SUPPLIED TEXT>

********************

November 26, 2019

The acrid smell of gasoline was the first inkling that perhaps this trip was a little too ambitious. We were at the deserted Whangarei Airport, in a remote corner of the North Island of New Zealand, trying to wedge our golf clubs into a tiny Piper Seneca while exchanging nervous glances. In planning maybe the greatest golf trip of all time with my old friends Kevin Price, Tom June and Matt Ginella (the travel editor at Golf Channel), we knew we were pushing the limits of human endurance and common sense, to say nothing of our credit cards. But none of us expected to be confronted with our mortality. Could this propeller plane really carry four wayward Yanks, our precious clubs, a peach-fuzzed pilot and enough fuel to fly us clear across New Zealand to the doorstep of Cape Kidnappers?

We were already fretting about that when Ginella peeked into the cabin.

“Why do I smell gas?” he asked, voice rising an octave or two.

Our pilot, who looked like he was about 25 and whom I had at first mistaken for a receptionist, responded, “It’s an old plane.” It was an enigmatic answer that did nothing to calm our nerves. The four of us huddled discreetly to discuss our options. We could risk death or we could bag the jaunt to Kidnappers — one of the most renowned courses in the Southern Hemisphere — and rejigger our itinerary. But that would mean missing out on a course ranked 44th in GOLF Magazine’s newly released 2020-21 World Top 100. We didn’t fly halfway around the world to lay up. In the end we crammed into the plane, because it had to be done. When we touched down two hours later — nerves frayed, bladders distended — our foursome cheered wildly, a release that was genuine and cathartic. Still, Ginella was shaken. “I’m beginning to rethink this itinerary,” he intoned gravely.

********************

EXERCISE INSTRUCTIONS>
#1 According to the golf trip story, at which airport did the group try to load their clubs into the plane?
#2 Summarize the golf trip story in two sentences.
#3 Reproduce the stretch of the golf trip story from "November 26, 2019" through "of Cape Kidnappers?".

Human pose keypoint data:

********************

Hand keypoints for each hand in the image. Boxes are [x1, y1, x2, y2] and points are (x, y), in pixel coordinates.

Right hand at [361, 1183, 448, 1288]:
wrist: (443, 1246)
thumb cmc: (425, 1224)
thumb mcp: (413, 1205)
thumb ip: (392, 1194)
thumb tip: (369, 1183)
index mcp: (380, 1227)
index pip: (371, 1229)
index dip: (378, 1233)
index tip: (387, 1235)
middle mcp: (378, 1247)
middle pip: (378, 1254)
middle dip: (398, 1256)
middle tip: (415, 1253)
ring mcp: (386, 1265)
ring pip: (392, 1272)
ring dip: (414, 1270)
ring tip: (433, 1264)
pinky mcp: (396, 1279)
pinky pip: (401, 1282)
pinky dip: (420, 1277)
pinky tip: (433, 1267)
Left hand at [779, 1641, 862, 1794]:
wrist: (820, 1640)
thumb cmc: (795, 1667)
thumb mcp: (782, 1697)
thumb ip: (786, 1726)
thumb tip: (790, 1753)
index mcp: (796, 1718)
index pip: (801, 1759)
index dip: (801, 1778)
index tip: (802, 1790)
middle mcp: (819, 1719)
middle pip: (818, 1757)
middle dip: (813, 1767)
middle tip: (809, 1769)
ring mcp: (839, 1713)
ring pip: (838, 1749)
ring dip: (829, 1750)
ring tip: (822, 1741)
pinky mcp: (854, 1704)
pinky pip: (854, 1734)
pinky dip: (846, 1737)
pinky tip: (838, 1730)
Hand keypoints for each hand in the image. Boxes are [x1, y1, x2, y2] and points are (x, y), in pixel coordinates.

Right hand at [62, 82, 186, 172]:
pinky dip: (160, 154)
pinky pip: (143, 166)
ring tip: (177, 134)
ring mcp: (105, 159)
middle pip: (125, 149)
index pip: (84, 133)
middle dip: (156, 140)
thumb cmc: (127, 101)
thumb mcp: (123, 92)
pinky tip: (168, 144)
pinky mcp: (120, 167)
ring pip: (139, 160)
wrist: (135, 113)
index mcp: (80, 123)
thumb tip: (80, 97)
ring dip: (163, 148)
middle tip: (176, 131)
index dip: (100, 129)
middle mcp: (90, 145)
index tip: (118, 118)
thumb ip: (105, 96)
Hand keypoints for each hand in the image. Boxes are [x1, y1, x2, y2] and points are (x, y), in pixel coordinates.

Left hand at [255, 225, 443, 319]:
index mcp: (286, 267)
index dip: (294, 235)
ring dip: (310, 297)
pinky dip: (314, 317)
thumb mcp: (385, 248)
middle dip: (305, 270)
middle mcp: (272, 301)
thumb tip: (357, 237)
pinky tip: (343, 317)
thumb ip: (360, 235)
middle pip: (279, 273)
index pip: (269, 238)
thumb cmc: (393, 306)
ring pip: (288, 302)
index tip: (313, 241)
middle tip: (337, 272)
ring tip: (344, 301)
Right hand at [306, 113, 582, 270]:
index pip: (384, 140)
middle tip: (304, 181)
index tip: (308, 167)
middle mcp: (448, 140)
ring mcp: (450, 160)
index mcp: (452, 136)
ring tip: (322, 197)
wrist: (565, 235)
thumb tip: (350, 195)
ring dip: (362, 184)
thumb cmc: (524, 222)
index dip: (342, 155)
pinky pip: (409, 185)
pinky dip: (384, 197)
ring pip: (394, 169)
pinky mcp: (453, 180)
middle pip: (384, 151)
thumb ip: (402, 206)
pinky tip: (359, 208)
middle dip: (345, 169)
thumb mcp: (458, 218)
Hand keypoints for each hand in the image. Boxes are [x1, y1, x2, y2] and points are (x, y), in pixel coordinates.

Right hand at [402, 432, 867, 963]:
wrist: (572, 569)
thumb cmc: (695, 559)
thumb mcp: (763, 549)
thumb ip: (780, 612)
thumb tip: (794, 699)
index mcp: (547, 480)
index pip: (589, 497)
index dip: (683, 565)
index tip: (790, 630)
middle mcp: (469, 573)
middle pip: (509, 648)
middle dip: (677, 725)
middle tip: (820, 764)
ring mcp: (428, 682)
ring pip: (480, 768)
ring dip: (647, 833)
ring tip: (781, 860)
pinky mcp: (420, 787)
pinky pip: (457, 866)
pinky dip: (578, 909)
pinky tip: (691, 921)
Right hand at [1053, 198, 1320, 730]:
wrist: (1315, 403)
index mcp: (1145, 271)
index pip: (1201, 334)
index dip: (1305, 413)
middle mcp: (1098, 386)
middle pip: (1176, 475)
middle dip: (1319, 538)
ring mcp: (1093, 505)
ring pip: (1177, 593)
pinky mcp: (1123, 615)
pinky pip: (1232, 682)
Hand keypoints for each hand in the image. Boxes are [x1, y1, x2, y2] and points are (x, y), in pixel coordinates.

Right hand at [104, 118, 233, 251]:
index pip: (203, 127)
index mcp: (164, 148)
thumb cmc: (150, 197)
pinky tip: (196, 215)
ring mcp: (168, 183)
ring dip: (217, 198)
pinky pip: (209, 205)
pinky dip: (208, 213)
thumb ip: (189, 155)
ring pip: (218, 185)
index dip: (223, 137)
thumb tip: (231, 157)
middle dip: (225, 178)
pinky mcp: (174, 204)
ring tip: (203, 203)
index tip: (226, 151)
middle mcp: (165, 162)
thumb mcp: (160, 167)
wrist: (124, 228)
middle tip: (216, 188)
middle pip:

********************

RESPONSE LIST>
#1 Whangarei Airport, in a remote corner of the North Island of New Zealand.

#2 At Whangarei Airport, four friends on an ambitious New Zealand golf trip smelled gasoline while loading their clubs into a small Piper Seneca, and the young pilot explained only that it was an old plane. They considered skipping Cape Kidnappers, ranked 44th in GOLF Magazine's 2020-21 World Top 100, but flew anyway and cheered on landing two hours later, though Ginella said he was beginning to rethink the itinerary.

#3
November 26, 2019

The acrid smell of gasoline was the first inkling that perhaps this trip was a little too ambitious. We were at the deserted Whangarei Airport, in a remote corner of the North Island of New Zealand, trying to wedge our golf clubs into a tiny Piper Seneca while exchanging nervous glances. In planning maybe the greatest golf trip of all time with my old friends Kevin Price, Tom June and Matt Ginella (the travel editor at Golf Channel), we knew we were pushing the limits of human endurance and common sense, to say nothing of our credit cards. But none of us expected to be confronted with our mortality. Could this propeller plane really carry four wayward Yanks, our precious clubs, a peach-fuzzed pilot and enough fuel to fly us clear across New Zealand to the doorstep of Cape Kidnappers?